Give the number of lines below with "pinky" in them, leaving out anything else.

──────── Provided data ────────

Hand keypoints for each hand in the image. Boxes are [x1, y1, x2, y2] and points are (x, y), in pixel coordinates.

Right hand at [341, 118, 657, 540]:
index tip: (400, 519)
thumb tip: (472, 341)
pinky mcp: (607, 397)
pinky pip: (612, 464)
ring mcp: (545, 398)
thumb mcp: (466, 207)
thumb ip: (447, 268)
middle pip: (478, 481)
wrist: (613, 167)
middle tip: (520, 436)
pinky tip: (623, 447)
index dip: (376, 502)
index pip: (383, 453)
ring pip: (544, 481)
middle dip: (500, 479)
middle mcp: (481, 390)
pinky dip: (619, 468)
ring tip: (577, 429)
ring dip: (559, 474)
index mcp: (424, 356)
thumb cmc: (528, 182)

────────
──────── Provided data ────────

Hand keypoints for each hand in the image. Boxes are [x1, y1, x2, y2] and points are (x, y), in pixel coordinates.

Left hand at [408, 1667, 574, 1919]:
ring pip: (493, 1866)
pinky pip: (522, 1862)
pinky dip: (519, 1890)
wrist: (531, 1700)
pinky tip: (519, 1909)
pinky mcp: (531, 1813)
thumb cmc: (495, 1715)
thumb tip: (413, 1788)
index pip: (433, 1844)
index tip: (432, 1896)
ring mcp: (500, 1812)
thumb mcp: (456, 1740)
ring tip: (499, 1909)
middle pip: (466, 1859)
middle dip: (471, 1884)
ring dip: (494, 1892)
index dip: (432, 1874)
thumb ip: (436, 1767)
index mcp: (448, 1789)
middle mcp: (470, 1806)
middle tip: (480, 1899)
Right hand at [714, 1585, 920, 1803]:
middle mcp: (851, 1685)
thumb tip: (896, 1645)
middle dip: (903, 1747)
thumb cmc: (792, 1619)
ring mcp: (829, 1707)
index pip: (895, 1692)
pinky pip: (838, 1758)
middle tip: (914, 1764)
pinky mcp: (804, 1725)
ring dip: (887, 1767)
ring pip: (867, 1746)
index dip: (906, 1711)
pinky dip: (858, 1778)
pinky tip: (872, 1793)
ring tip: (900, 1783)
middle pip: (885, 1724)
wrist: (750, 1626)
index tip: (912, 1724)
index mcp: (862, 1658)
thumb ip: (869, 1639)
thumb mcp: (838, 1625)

────────

Exercise response → 12